Geller and Spencer are organising a protest rally on 6 June through their organisation Stop Islamization of America.
And one Mark Williams, a leading figure in the Tea Party movement, has written on his blog:
“The animals of allah for whom any day is a great day for a massacre are drooling over the positive response that they are getting from New York City officials over a proposal to build a 13 story monument to the 9/11 Muslims who hijacked those 4 airliners. The monument would consist of a Mosque for the worship of the terrorists’ monkey-god and a ‘cultural center’ to propagandize for the extermination of all things not approved by their cult.”
‘Britain must end the appeasement of Islamist terrorists: the Human Rights Act should be scrapped’
Nile Gardiner denounces the ruling by the Special Immigration and Appeals Commission that two terror suspects could not be deported to Pakistan on the grounds they might be tortured there.
His colleague Douglas Murray goes with “Why do al-Qaeda’s rights trump those of the British people?”
Neither Gardiner nor Murray bothers to mention that the two individuals have not been convicted of any offence – or indeed allowed to hear, still less to challenge, the evidence against them.

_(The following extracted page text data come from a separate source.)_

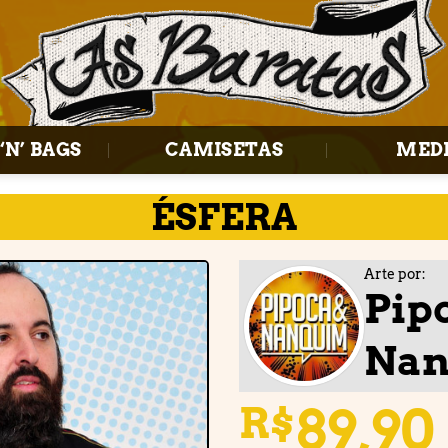
‘N’ BAGS
CAMISETAS
MED
ÉSFERA
Arte por:
Pip
Na
Adicionar
à lista de
desejos
89,90
R$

See also ENGAGE, 19 May 2010
Ann Widdecombe makes a contribution to interfaith harmony
Writing in the Daily Express, Anne Widdecome offers her views on the case of the Ellesmere Port pupil whose mother refused to allow her to participate in a school visit to a mosque (a story from last month belatedly latched onto by the Daily Mail, followed by the Express, the Telegraph, the Daily Star and the Mirror):
Learning about another religion should not mean having to practise it and insisting that a Catholic schoolgirl should dress as a Muslim and visit a mosque is a nonsense that her parents would not have expected to encounter when they chose a specifically Catholic school.
Indeed why does the head think they selected a Catholic school? Presumably it was to enable that child to learn that faith.

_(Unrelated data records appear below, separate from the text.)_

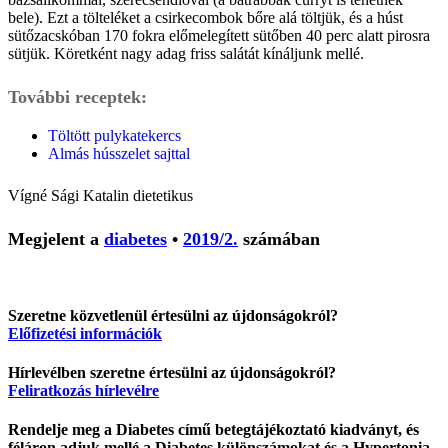
bele). Ezt a tölteléket a csirkecombok bőre alá töltjük, és a húst
sütőzacskóban 170 fokra előmelegített sütőben 40 perc alatt pirosra
sütjük. Köretként nagy adag friss salátát kínáljunk mellé.
További receptek:
Töltött pulykatekercs
Almás hússzelet sajttal
Vígné Sági Katalin
dietetikus
Megjelent a
diabetes
•
2019/2.
számában
Szeretne közvetlenül értesülni az újdonságokról?
Előfizetési információk
Hírlevélben szeretne értesülni az újdonságokról?
Feliratkozás hírlevélre
Rendelje meg a Diabetes című betegtájékoztató kiadványt, és
féláron adjuk mellé a Diabetes különszámokat és a Hypertonia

The bishop should have a quiet word with the headmaster of Ellesmere Port Catholic High School and suggest that he revert to the usual practice of teaching children to defend not surrender their faith and to know the difference between tolerating other faiths and adopting them.
If he cannot pass that test the diocese should find a head who can. Would that same head insist a Muslim child attend Mass wearing a crucifix?

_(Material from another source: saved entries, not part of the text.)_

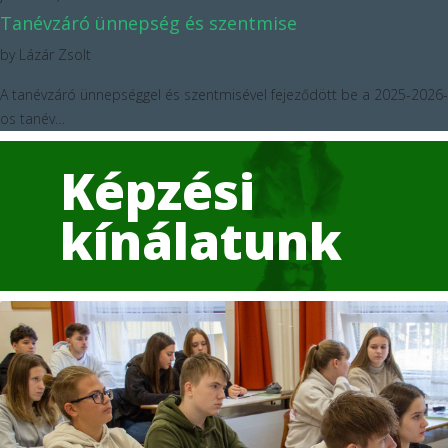
Tanévzáró ünnepség és szentmise
by
Lázár Zsolt
A tanévzáró ünnepséggel és szentmisével fejeződött be a 2025-2026-
os tanév…
Képzési
kínálatunk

No, of course he wouldn’t, but he would undoubtedly ask pupils to dress appropriately for a visit to any place of worship. And that is what the pupil at the centre of this controversy was asked to do – not “dress as a Muslim”. Is Widdecombe perhaps suggesting that the head would have no problem with a pupil attending Mass dressed in a bikini?
It’s worth noting that other parents at Ellesmere Port Catholic High School voiced their objections to the mosque visit, without bothering to hide behind the nonsense about “dressing as a Muslim”. As one of them explained: “I’m not racist or anything but I live in England, I send my daughter to an English speaking catholic school, so I don’t see why she should go to a mosque.”
BRANDED Schoolgirl who refused to dress as up as Muslim
Thus the front page headline in today’s Daily Star, which has belatedly latched on to the case of Amy Owen, whose mother refused to allow her to join a school trip to a mosque. Inside the paper an editorial offers the following observations:
“It’s political correctness gone mad. Schoolgirl Amy Owen was punished for refusing to dress as a Muslim on a trip. The school branded her a ‘truant’ and wrote a stern letter to her family. The headmaster insisted it was ‘compulsory’ for the 14-year-old to visit a local mosque. And he tried to force Amy to wear a Muslim-style headscarf.
“It’s disgusting. Everyone involved should hang their head in shame. Amy is a Catholic. Her beliefs should be respected. Demanding she ditch her faith for Islam is the ultimate religious insult.”
“Ditch her faith for Islam” – because she was asked to cover her head in a visit to a mosque? What are these people on?